(Extract):
★ ★ ★ ★
Associated Press Writer
June 7, 2003
Mauritania’s pro-Western leader battled an apparent coup attempt Sunday, as gun and tank fire erupted near the presidential palace in the Arab-dominated west African nation.
The fighting followed a government crackdown on Islamic activists that started with the U.S.-led Iraq war.
President Maaouya Sid’Ahmed Ould Taya’s whereabouts amid the clashes were not immediately known. At midafternoon, the Arab satellite television station al-Jazeera reported that coup forces were in Ould Taya’s presidential palace.
But a senior government official insisted authorities had the situation under control.
“There are some small groups fighting in parts of the city, but it is just a question of time,” until order is restored, the official told The Associated Press on condition of anonymity.
Residents reached by telephone in the capital, Nouakchott, said explosions started at 2 a.m. By midday, they could still hear gunfire and see tanks moving.
“I have decided to lock everyone inside, all members of my family, because we are too scared to go out,” said one man, who asked not to be identified. “We are hearing gunshots at this very moment.”
There was heavy fighting around the presidential palace and nearby radio station, where loyalist soldiers and paramilitary police traded gun and cannon fire with Kalashnikov-toting insurgents.
Staff at a city hospital said they had treated 10 people for gunshot wounds. They did not specify whether the victims were civilians or combatants.
State radio and television were off the air, and the international airport was closed.
★ ★ ★ ★
(Recorded data):
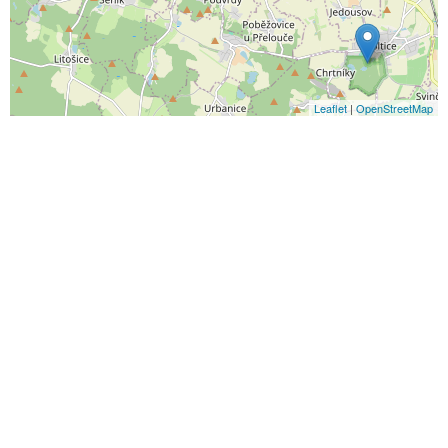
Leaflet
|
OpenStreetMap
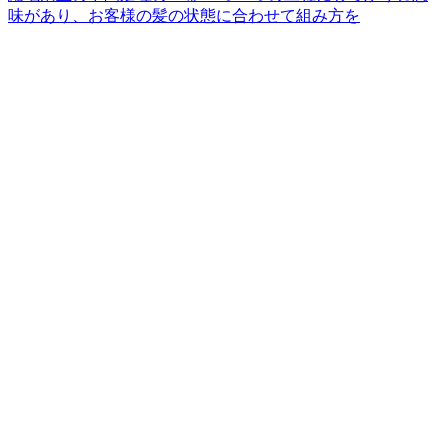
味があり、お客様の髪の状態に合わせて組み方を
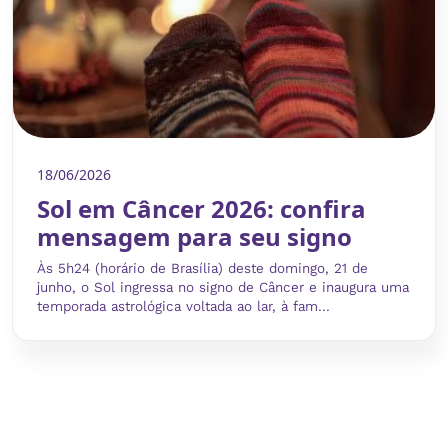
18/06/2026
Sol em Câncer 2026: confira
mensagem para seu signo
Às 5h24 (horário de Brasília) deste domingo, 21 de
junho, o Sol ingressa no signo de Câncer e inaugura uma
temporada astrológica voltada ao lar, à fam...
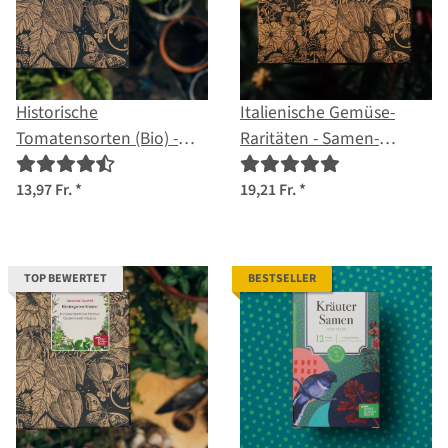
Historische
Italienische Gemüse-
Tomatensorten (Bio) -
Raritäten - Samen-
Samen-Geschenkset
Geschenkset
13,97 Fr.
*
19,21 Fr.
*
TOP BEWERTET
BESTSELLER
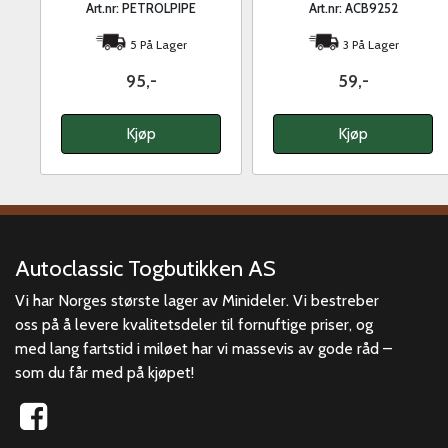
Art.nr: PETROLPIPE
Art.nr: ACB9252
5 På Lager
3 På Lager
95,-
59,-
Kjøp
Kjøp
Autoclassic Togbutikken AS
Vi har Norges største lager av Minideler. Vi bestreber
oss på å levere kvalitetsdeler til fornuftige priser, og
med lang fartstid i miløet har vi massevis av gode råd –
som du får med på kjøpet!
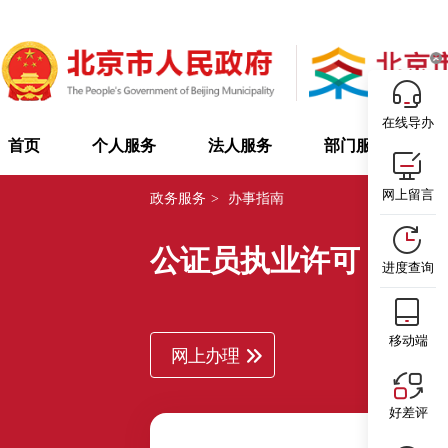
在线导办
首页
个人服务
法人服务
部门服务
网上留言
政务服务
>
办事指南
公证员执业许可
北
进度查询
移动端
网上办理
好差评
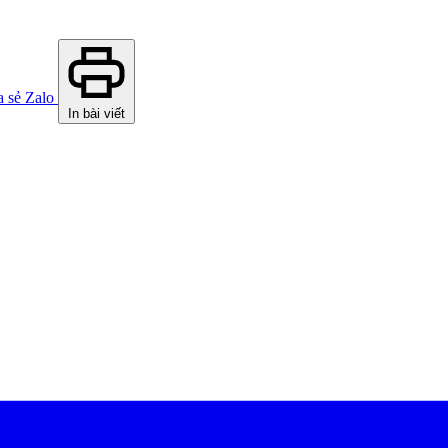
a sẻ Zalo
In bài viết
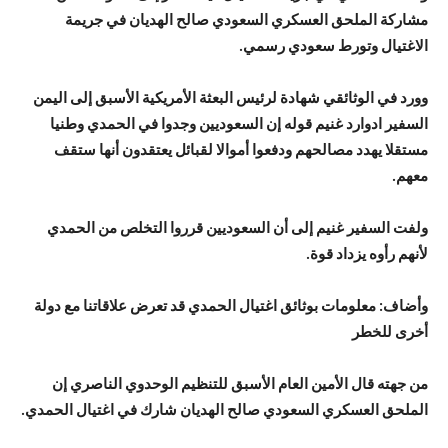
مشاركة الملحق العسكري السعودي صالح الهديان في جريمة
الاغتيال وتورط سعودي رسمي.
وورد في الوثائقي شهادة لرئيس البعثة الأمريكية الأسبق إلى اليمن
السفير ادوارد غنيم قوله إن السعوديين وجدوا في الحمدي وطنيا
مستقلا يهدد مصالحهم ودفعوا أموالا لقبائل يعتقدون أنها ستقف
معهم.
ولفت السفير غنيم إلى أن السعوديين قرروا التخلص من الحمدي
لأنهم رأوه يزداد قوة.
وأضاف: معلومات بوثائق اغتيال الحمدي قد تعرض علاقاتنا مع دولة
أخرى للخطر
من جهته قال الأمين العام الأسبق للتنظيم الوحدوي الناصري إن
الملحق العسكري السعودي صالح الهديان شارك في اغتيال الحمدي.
★ ★ ★ ★
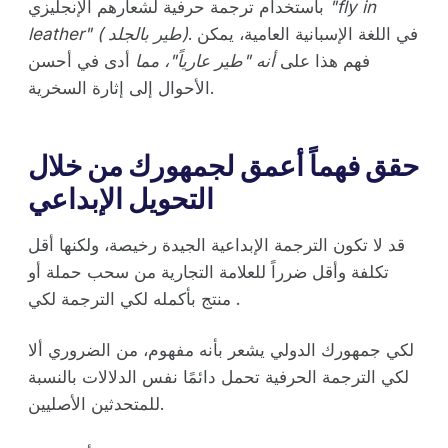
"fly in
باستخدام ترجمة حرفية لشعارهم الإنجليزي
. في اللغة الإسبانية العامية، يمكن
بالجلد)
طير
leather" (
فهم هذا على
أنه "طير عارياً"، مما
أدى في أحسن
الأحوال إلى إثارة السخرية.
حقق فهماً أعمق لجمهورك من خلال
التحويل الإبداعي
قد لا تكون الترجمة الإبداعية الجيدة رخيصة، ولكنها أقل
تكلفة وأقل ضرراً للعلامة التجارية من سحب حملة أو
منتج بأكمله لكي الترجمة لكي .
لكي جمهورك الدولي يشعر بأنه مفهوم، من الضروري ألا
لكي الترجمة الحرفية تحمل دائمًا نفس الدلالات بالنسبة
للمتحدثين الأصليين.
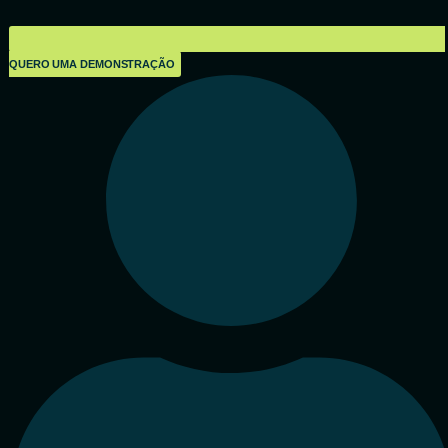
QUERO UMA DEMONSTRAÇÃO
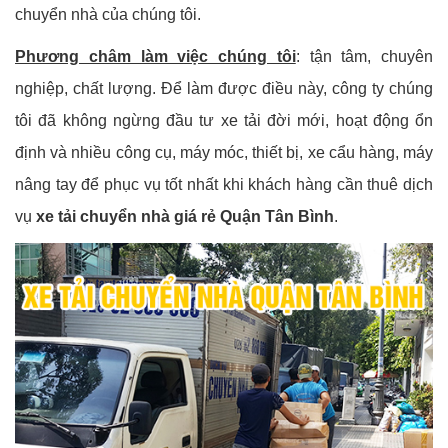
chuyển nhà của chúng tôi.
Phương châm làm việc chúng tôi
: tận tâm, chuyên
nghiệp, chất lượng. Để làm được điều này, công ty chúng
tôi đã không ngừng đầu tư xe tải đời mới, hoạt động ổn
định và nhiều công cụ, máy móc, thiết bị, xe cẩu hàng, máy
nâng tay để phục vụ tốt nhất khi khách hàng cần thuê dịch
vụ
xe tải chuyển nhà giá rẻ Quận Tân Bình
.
★ ★ ★ ★
(What you need to do):
1/ Reproduce the passage of the Mauritania coup report starting at "But a senior" and ending at "with Kalashnikov-toting insurgents.".
2/ Extend the Mauritania coup report, picking up after its final sentence.
The listing comes from a source unrelated to the news report on the Mauritania coup attempt.

(Results by task):
1/
But a senior government official insisted authorities had the situation under control.
“There are some small groups fighting in parts of the city, but it is just a question of time,” until order is restored, the official told The Associated Press on condition of anonymity.
Residents reached by telephone in the capital, Nouakchott, said explosions started at 2 a.m. By midday, they could still hear gunfire and see tanks moving.
“I have decided to lock everyone inside, all members of my family, because we are too scared to go out,” said one man, who asked not to be identified. “We are hearing gunshots at this very moment.”
There was heavy fighting around the presidential palace and nearby radio station, where loyalist soldiers and paramilitary police traded gun and cannon fire with Kalashnikov-toting insurgents.

2/
In neighboring Morocco, the state-run news agency said the coup attempt was the work of armored units within Mauritania’s military.
Al-Jazeera said it appeared to be lead by officers recently dismissed from the army and others angry about the government’s campaign against Islamic extremism.
Mauritania launched its crackdown initially to stem Islamic shows of support for Iraq. Last month, dozens of Islamic leaders were arrested for allegedly using mosques to recruit young men as fighters.
The country’s Arab-led government has tried to balance a strongly Islamic nation with westward-looking foreign policy. After a bitter falling out with Saddam Hussein, Ould Taya traded a one-time alliance with Iraq for improved relations with Israel. Mauritania is one of only three Arab nations to hold diplomatic relations with Israel.
Ould Taya came to power in a 1984 military coup and was declared president in 1992 and 1997 elections widely viewed as flawed. Mauritania _ a Sahara Desert country of 2.5 million people _ is among the world’s 30 poorest nations.